Records from a collection
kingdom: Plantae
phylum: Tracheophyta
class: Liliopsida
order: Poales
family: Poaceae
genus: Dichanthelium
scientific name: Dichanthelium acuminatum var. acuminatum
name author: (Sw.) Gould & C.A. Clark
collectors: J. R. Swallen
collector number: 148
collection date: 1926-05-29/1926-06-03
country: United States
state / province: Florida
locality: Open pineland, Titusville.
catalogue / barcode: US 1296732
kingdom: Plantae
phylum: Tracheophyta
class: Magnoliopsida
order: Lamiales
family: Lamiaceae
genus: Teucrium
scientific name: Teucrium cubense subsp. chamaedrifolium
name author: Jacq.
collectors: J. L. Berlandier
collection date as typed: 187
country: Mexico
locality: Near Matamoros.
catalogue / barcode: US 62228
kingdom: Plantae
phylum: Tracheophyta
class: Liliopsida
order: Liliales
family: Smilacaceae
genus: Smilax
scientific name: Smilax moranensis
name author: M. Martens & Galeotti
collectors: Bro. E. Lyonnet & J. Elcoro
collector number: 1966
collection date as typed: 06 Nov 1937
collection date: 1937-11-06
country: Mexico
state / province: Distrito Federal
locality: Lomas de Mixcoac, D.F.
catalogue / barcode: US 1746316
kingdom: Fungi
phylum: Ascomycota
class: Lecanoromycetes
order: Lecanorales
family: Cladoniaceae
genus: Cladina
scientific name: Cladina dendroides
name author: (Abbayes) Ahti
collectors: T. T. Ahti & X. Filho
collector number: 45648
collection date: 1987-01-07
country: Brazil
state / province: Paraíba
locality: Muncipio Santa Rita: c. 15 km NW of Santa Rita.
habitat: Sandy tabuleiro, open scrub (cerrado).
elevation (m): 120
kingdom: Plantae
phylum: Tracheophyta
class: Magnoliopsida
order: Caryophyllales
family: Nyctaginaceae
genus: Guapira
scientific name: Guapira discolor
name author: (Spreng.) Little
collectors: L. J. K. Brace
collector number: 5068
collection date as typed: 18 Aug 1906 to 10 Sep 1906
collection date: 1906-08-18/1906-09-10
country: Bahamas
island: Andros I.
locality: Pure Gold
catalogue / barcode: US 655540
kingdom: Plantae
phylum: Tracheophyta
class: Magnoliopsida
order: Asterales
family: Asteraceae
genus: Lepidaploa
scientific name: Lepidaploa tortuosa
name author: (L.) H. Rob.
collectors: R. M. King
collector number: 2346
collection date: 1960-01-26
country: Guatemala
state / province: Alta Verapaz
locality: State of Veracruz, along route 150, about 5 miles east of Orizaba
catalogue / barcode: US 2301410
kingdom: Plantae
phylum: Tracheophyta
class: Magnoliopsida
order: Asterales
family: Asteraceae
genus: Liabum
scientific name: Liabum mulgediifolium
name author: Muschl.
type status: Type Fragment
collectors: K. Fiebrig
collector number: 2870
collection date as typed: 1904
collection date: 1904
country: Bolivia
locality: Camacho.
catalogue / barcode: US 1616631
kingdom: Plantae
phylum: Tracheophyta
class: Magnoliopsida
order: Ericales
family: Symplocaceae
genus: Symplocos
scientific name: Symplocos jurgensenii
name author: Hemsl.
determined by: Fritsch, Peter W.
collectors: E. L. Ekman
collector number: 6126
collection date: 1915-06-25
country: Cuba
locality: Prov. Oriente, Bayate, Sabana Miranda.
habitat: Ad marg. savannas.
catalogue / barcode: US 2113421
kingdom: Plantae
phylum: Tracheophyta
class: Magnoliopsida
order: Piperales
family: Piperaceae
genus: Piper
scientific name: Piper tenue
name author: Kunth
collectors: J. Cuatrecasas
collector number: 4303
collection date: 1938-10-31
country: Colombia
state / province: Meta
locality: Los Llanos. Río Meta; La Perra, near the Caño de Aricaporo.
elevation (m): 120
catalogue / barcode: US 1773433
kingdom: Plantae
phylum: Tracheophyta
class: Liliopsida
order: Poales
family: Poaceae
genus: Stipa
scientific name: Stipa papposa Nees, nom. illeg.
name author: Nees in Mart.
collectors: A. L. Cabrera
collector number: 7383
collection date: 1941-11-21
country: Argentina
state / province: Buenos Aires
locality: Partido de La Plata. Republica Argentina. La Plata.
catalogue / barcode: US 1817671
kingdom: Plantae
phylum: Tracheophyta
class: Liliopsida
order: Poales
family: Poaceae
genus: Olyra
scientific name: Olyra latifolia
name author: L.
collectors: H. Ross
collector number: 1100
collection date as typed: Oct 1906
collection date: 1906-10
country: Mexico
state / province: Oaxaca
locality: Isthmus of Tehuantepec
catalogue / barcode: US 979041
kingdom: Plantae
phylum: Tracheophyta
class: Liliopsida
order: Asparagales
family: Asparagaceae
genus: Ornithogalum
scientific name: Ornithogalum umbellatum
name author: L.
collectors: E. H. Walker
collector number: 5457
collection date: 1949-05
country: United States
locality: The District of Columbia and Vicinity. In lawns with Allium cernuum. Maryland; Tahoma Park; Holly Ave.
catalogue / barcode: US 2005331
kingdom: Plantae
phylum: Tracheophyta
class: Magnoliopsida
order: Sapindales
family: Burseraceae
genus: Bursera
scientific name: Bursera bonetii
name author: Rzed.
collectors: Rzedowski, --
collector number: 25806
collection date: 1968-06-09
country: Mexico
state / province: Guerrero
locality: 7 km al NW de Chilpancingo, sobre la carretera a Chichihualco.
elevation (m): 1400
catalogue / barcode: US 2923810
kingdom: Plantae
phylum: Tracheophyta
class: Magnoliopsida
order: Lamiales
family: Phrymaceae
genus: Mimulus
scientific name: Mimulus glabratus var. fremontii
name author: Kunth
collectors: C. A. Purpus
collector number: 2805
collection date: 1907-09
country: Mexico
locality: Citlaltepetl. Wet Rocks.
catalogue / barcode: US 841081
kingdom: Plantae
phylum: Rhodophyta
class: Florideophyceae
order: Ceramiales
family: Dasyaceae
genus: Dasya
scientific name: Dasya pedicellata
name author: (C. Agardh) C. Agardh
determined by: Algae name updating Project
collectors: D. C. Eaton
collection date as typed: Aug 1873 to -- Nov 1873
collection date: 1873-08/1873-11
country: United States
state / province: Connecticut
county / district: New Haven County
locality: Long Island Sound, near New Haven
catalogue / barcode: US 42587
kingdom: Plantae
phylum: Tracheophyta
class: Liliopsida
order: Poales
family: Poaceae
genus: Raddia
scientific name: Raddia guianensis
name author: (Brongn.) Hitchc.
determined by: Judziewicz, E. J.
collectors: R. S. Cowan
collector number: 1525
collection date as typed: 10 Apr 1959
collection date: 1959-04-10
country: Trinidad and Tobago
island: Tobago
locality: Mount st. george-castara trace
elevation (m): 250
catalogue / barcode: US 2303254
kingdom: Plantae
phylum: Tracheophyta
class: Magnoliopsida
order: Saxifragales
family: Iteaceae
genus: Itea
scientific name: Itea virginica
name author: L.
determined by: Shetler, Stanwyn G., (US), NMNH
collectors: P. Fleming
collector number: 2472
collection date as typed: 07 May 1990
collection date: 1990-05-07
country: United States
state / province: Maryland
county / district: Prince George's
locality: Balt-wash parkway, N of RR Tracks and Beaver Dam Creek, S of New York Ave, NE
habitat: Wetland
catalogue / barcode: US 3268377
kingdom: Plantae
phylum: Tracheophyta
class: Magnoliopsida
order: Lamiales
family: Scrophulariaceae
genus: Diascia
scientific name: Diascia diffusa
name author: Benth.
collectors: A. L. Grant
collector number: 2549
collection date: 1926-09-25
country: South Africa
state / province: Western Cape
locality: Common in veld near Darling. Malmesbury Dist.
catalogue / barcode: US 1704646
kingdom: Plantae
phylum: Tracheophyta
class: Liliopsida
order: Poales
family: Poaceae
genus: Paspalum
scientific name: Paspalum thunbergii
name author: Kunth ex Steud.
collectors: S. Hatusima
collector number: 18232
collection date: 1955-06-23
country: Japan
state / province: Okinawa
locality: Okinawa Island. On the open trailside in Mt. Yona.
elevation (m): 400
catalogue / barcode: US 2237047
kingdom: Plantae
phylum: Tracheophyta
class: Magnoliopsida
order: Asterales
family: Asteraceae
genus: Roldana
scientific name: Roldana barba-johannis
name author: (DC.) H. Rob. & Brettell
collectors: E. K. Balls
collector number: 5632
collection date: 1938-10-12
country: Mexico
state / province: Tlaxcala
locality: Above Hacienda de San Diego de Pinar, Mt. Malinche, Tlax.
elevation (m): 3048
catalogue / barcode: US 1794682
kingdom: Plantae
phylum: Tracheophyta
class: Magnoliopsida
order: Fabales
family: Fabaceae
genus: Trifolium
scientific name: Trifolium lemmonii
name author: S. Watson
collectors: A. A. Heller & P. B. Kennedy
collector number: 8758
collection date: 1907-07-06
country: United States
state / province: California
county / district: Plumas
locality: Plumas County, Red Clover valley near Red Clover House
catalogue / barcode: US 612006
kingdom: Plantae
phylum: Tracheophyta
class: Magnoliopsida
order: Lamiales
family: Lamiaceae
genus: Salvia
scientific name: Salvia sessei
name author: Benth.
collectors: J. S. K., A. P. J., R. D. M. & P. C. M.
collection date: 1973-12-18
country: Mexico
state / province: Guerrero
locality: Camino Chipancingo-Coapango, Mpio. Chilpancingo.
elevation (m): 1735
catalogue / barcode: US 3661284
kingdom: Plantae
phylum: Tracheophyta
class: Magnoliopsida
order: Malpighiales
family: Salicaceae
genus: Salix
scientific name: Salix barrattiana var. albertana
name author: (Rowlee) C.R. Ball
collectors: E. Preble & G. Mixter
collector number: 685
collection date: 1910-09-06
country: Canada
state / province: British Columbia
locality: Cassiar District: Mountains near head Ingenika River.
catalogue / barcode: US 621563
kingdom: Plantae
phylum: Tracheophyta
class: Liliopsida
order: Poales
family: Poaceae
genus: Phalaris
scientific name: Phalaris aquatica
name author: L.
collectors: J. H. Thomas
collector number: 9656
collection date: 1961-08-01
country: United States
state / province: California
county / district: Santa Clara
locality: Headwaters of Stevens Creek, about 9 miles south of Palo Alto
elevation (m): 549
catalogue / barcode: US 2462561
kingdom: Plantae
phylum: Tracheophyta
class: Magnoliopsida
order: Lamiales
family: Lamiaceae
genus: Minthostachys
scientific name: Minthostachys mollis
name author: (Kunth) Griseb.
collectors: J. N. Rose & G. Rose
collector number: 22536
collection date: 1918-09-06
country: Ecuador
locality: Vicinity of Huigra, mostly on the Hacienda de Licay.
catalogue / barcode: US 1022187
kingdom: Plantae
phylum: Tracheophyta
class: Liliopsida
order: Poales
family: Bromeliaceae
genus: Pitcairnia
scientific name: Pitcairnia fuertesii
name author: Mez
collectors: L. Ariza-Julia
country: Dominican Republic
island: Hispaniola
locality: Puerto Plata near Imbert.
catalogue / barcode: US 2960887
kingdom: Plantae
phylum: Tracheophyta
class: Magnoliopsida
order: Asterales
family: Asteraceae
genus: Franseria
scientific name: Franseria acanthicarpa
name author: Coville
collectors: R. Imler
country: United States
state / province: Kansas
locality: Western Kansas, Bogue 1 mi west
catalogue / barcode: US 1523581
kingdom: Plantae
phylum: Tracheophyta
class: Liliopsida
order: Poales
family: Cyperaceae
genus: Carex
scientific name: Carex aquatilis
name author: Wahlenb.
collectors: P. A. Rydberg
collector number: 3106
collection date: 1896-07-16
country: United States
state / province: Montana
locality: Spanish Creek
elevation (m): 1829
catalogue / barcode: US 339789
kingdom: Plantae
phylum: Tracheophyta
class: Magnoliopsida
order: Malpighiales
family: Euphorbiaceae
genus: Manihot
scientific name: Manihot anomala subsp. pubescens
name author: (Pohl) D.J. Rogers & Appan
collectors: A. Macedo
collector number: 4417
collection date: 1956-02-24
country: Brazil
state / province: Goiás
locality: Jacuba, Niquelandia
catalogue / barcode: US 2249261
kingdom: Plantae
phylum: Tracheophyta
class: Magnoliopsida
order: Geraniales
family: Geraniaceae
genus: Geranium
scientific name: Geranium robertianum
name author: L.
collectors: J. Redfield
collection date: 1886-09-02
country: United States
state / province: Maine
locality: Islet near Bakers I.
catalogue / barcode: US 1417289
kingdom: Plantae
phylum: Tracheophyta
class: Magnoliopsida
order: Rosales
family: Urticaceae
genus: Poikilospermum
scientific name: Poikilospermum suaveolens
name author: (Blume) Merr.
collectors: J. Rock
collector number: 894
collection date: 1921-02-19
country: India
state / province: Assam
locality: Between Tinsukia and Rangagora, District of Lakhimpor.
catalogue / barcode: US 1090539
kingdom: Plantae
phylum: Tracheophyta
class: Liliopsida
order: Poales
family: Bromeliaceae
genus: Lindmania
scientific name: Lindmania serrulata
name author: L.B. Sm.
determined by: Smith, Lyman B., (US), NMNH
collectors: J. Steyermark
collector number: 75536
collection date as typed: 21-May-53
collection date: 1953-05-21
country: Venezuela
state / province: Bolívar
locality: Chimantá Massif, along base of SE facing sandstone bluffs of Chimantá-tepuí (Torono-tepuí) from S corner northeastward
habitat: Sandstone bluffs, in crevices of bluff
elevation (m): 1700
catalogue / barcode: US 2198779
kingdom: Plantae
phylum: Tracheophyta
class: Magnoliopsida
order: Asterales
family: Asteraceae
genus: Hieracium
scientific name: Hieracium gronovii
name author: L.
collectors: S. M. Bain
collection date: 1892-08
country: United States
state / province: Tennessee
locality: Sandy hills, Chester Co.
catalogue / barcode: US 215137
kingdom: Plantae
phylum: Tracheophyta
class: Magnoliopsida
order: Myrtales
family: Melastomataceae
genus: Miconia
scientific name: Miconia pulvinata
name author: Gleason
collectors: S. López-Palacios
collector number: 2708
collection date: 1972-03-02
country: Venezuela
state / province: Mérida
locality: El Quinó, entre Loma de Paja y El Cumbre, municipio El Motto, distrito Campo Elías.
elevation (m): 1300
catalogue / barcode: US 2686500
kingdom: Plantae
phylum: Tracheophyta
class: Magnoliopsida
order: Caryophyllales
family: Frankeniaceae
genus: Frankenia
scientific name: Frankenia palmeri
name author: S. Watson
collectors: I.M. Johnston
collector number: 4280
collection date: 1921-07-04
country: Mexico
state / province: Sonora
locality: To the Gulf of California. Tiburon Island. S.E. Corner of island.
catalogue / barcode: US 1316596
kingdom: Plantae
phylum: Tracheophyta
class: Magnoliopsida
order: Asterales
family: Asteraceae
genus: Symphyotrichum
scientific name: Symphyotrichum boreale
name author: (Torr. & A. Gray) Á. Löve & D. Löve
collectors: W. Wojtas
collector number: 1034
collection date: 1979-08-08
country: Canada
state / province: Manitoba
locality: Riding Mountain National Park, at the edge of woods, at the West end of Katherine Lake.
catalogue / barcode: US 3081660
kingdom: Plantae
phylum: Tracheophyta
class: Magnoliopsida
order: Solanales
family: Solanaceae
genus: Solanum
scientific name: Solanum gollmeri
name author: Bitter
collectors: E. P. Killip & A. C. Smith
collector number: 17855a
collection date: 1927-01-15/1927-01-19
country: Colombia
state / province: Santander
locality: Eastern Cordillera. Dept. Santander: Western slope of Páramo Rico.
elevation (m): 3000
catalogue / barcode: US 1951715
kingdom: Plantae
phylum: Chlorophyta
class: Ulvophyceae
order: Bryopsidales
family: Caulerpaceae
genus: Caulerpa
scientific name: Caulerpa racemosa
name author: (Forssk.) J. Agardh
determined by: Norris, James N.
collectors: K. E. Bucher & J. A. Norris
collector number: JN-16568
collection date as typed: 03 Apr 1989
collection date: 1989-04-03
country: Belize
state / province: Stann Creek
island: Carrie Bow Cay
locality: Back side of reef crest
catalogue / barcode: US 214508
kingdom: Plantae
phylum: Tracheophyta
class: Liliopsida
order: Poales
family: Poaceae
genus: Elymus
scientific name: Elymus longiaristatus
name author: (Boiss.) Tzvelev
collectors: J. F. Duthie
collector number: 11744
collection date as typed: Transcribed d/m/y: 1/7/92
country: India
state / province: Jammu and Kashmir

- [DIRECTIONS] Write out everything in the material from the line containing "name author: (Abbayes) Ahti" down to the line containing "genus: Piper", both included, as a JSON list of strings with one string per line. Leave out blank lines.

- [RESPONSE BELOW]
[
  "name author: (Abbayes) Ahti",
  "collectors: T. T. Ahti & X. Filho",
  "collector number: 45648",
  "collection date: 1987-01-07",
  "country: Brazil",
  "state / province: Paraíba",
  "locality: Muncipio Santa Rita: c. 15 km NW of Santa Rita.",
  "habitat: Sandy tabuleiro, open scrub (cerrado).",
  "elevation (m): 120",
  "kingdom: Plantae",
  "phylum: Tracheophyta",
  "class: Magnoliopsida",
  "order: Caryophyllales",
  "family: Nyctaginaceae",
  "genus: Guapira",
  "scientific name: Guapira discolor",
  "name author: (Spreng.) Little",
  "collectors: L. J. K. Brace",
  "collector number: 5068",
  "collection date as typed: 18 Aug 1906 to 10 Sep 1906",
  "collection date: 1906-08-18/1906-09-10",
  "country: Bahamas",
  "island: Andros I.",
  "locality: Pure Gold",
  "catalogue / barcode: US 655540",
  "kingdom: Plantae",
  "phylum: Tracheophyta",
  "class: Magnoliopsida",
  "order: Asterales",
  "family: Asteraceae",
  "genus: Lepidaploa",
  "scientific name: Lepidaploa tortuosa",
  "name author: (L.) H. Rob.",
  "collectors: R. M. King",
  "collector number: 2346",
  "collection date: 1960-01-26",
  "country: Guatemala",
  "state / province: Alta Verapaz",
  "locality: State of Veracruz, along route 150, about 5 miles east of Orizaba",
  "catalogue / barcode: US 2301410",
  "kingdom: Plantae",
  "phylum: Tracheophyta",
  "class: Magnoliopsida",
  "order: Asterales",
  "family: Asteraceae",
  "genus: Liabum",
  "scientific name: Liabum mulgediifolium",
  "name author: Muschl.",
  "type status: Type Fragment",
  "collectors: K. Fiebrig",
  "collector number: 2870",
  "collection date as typed: 1904",
  "collection date: 1904",
  "country: Bolivia",
  "locality: Camacho.",
  "catalogue / barcode: US 1616631",
  "kingdom: Plantae",
  "phylum: Tracheophyta",
  "class: Magnoliopsida",
  "order: Ericales",
  "family: Symplocaceae",
  "genus: Symplocos",
  "scientific name: Symplocos jurgensenii",
  "name author: Hemsl.",
  "determined by: Fritsch, Peter W.",
  "collectors: E. L. Ekman",
  "collector number: 6126",
  "collection date: 1915-06-25",
  "country: Cuba",
  "locality: Prov. Oriente, Bayate, Sabana Miranda.",
  "habitat: Ad marg. savannas.",
  "catalogue / barcode: US 2113421",
  "kingdom: Plantae",
  "phylum: Tracheophyta",
  "class: Magnoliopsida",
  "order: Piperales",
  "family: Piperaceae",
  "genus: Piper"
]